Apfelbauern bei Hitze im Vorteil

Auf den Obsthöfen in der Region sind die frühen Sorten größtenteils geerntet. Etwa Mitte August folgen die klassischen Sorten.

Tönisvorst/Willich. Von der schlimmsten Dürre seit 1976 sprechen einige Landwirte in diesem Sommer auch in unserer Region (die WZ berichtete). In manchen Bereichen befürchten sie Ernteeinbußen von 20 bis 30 Prozent, bei manchen Produkten sogar noch viel mehr.

Apfelbauern bei Hitze im Vorteil
Foto: Kurt Lübke

Ihren Kollegen, den Obstbauern, geht es da deutlich besser. Sie haben einen großen Vorteil: die Beregnungsanlagen. Diese sind auf den Obstplantagen fest installiert, weil sie im Winter auch als Frostschutzberegnungen gebraucht werden. Das bedeutet beispielsweise für Apfelplantagen, dass diese während der großen Hitze problemlos bewässert werden können — allerdings verbunden mit höheren Kosten, die durch das vermehrt aufgebrachte Wasser entstehen. „Wir beregnen die Apfelbäume zirka alle vier Tage eine ganze Nacht durch“, sagt beispielsweise Frank Mertens vom gleichnamigen Obsthof in Willich-Wekeln. Auch alle seine Kollegen haben während dieses Rekordsommers regelmäßig ihre Apfelbäume bewässert.

Rudolf Steves vom St. Töniser Obsthof hat die Bewässerung inzwischen allerdings schon wieder eingestellt. „Das Wasser hält für die nächsten drei bis vier Wochen vor“, sagt er zur Erklärung. Und dann beginnt bei den Obstbauern schon die Haupternte für die Äpfel.

Die frühen Sorten haben fast alle schon geerntet. Dazu gehört unter anderem der „Sommernachtstraum“. Teilweise begannen sie mit der Ernte schon vor zwei Wochen — zum Beispiel auf dem Obsthof Unterweiden in Tönisvorst. „Die Ernte erfolgt bei uns in diesem Jahr rund zwei Wochen früher als im vergangenen Jahr“, sagt Chefin Anne Panzer.

Die Frühäpfel sind quasi eine Art Überbrückung bis zur Haupternte. Sie sind für den sogenannten Frischverzehr gedacht und können deshalb auch nicht lange aufbewahrt werden. Wenn sie im Kühlschrank gelagert werden, schmecken sie rund eine Woche lang. Bei den Obstbauern werden sie nicht längerfristig gelagert, weil nach der Haupternte mit Sorten wie Elstar nur noch diese „Klassiker“ gekauft werden. Diese werden dann in speziellen Kühllagern aufbewahrt. „Wir verkaufen unsere Äpfel bis in den Mai des nächsten Jahres hinein“, sagt Frank Mertens.

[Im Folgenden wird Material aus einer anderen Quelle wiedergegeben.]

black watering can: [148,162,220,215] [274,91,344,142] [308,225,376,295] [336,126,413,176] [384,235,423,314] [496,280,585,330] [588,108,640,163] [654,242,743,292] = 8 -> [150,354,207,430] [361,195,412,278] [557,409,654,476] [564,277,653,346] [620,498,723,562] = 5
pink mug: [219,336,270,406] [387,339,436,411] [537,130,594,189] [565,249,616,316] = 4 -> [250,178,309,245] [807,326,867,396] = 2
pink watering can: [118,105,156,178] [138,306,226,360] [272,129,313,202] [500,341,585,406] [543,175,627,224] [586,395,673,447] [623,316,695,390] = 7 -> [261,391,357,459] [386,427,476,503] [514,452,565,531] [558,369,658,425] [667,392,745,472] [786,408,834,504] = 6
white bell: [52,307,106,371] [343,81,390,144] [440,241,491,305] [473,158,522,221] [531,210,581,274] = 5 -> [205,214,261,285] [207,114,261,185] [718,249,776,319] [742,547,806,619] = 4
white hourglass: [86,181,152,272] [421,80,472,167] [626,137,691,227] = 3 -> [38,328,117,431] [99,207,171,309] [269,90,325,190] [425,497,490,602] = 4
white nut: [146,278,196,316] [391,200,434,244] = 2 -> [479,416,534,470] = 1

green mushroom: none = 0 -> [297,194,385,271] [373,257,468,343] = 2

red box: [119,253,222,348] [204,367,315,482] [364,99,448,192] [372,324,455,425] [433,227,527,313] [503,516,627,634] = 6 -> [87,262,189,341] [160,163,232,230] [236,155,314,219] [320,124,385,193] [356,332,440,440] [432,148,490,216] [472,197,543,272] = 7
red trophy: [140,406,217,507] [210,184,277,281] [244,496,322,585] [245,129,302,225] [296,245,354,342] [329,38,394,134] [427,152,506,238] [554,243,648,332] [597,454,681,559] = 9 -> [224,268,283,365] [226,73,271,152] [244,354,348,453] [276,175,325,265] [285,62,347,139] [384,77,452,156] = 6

Sein Kollege Steves ist sich aber nicht sicher, ob die Ernte in diesem Jahr früher erfolgt. „Wir werden erst einmal die Zuckerwerte messen und danach entscheiden“, sagt er. Von außen würden die Äpfel oft schon reif aussehen. Die Messung ergebe dann aber häufig, dass sie besser noch einige Zeit reifen sollten.

Auch Anne Panzer hat die Apfelplantagen beregnet, zusätzlich wurden sie mit Netzen vor „Sonnenbrand“ geschützt. Durch diese Maßnahmen ist die Apfelernte nicht beeinträchtigt. Viele Obstbauern sprechen von einer „normalen Erntemenge“. Im Vergleich zum Vorjahr ist sie allerdings höher. Damals waren in einer starken Frostperiode viele Apfelblüten erfroren, so dass sie gar nicht erst blühten. Die Preise werden deshalb in diesem Jahr eher etwas niedriger ausfallen, weil der Ertrag in diesem Jahr höher ist als noch 2017.

Wichtig ist es für die Obstbauern, darauf zu achten, dass nicht zu viele Äpfel auf den Bäumen hängen, weil diese sich dann gegenseitig die Nahrung wegnehmen. „Wir versuchen, dass die Bäume 80 bis 100 Äpfel haben, von denen jeder 120 bis 140 Gramm wiegt“, sagt Frank Mertens.

Den Geschmack empfindet übrigens fast jeder Mensch anders. Was für den einen sauer ist, ist für den anderen schon süß. Da hilft nur probieren, um die Apfelsorte zu finden, die einem am besten schmeckt.